Если это относится к другому человеку, существу, то с тем же правом и к природе в целом. Чтобы обрести гармонию с природой, человеку необходимо понять ее душу, свободу, язык, любовь. Мало разумом понять, что природе плохо, надо еще и пережить ее состояние вместе с ней, как свое собственное, т. е. проникнуть в природу, и сделать это можно только в любви к ней. Смысл любви — отдать себя, тем самым создав себя же, а это именно то, что необходимо сейчас по отношению к природе.

Писатели, призывавшие любить природу (традиционная тема русской литературы, которую продолжает литература советская), конечно же, тонко чувствовали, что имеется в виду. Очень точно передал это понимание американский поэт и философ Р. Эмерсон, по существу, отвечая на возражение о «любовном» срывании цветов. Мы путаем любовь с эгоистическим стремлением к обладанию и власти, а поэт еще в прошлом веке четко выразил, что следует иметь в виду: «Ты птиц назвать всех можешь, не охотясь? Ты любишь розы, но не рвешь с куста?»

Такое понимание, по-видимому, исчезает у современного человека, и вопрос Эмерсона задевает за живое. Он особенно актуален сейчас, когда человек рвет цветы часто и не за их красоту (желая иметь в своем пользовании прекрасное), а за их редкость, создавая тем самым экологически опасный контур «положительной» (в кибернетическом смысле) обратной связи. На одной из конференций отмечалось, что люди порой собирают растения только потому, что они занесены в Красную книгу, чтобы похвастаться редкостной находкой. Тут уж ни о какой любви (даже в ее эгоистической трактовке) нет речи.

Поистине любить можно только то, с чем равен. В любви, как и в творчестве, снимается дилемма субъекта и объекта, природа начинает пониматься как свое другое, да фактически и становится такой. На высокомерную же попытку поставить себя выше природы она отвечает экологическим кризисом.

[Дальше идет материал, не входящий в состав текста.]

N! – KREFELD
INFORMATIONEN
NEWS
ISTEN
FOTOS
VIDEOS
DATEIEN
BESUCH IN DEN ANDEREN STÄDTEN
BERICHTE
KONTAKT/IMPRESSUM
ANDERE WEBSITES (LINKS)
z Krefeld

Пишущих на экологические темы можно условно разделить на тех, кто в качестве высшего критерия берет человека либо природу. В противоположность тем и другим любовь к природе подразумевает становление единства, доходящего до взаимопроникновения и взаимопомощи. Человека, любящего и заботящегося о природе, равно как и человека равнодушно загрязняющего и уничтожающего ее, всегда можно объединить с природой в системы, формально близкие, но диаметрально противоположные по существу. Для решения же экологической проблемы необходимо, чтобы отношение человека к человеку и природе стало дружеским, братским, любовным. В эпоху, когда человек способен сделать с природой все, что угодно (скорее в разрушительном, чем созидательном плане), любовь к ней необходима для предотвращения катастрофы.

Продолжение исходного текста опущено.